**Exercise details**
I need the number of lines in the data that include "scroll"; reply with that number alone.

**Data**
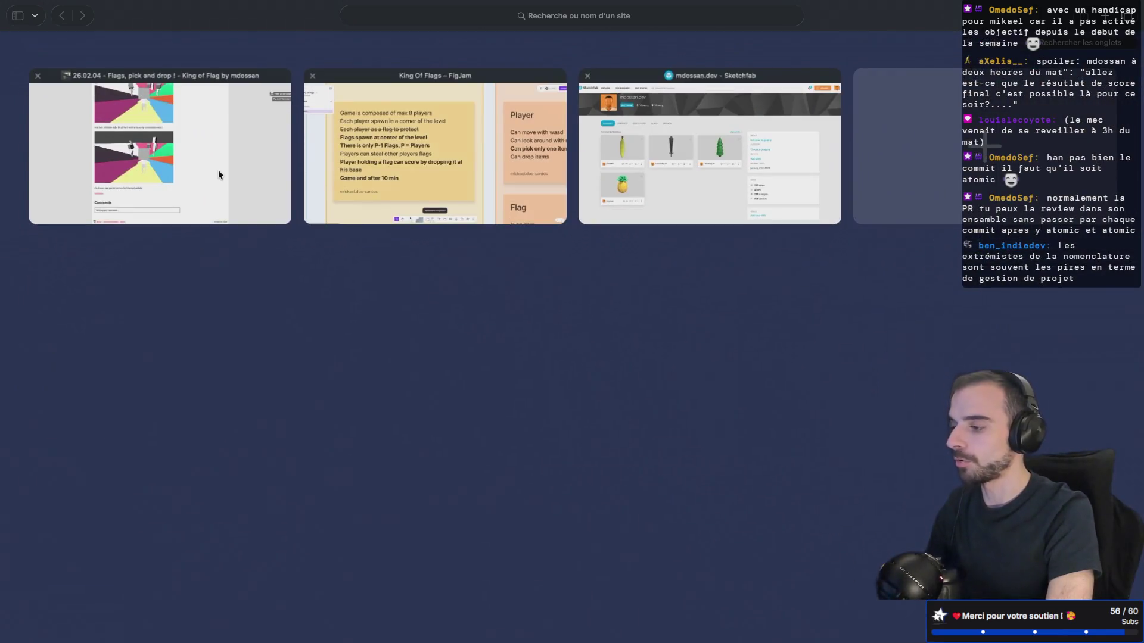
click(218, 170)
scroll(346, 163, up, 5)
--
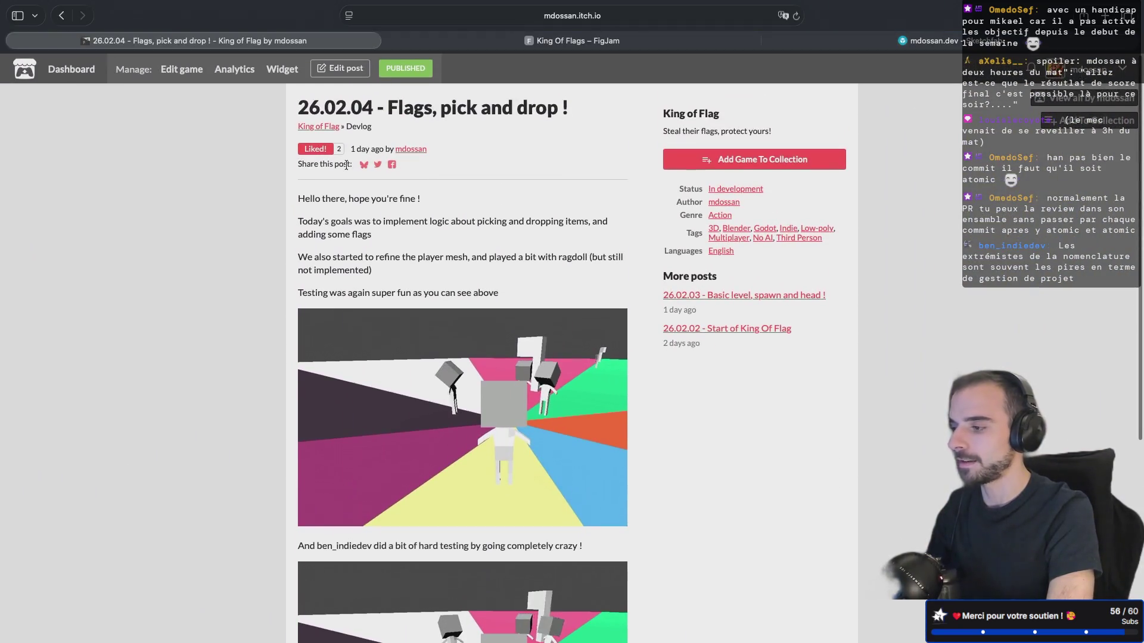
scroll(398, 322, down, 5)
---
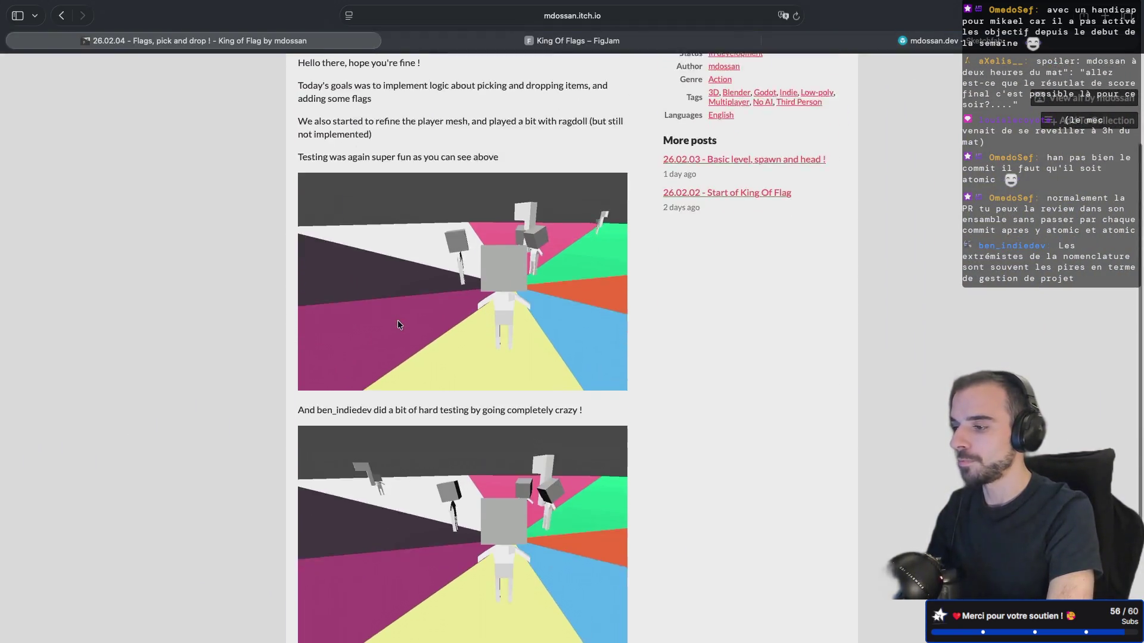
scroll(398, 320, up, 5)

**Solution to this exercise**
3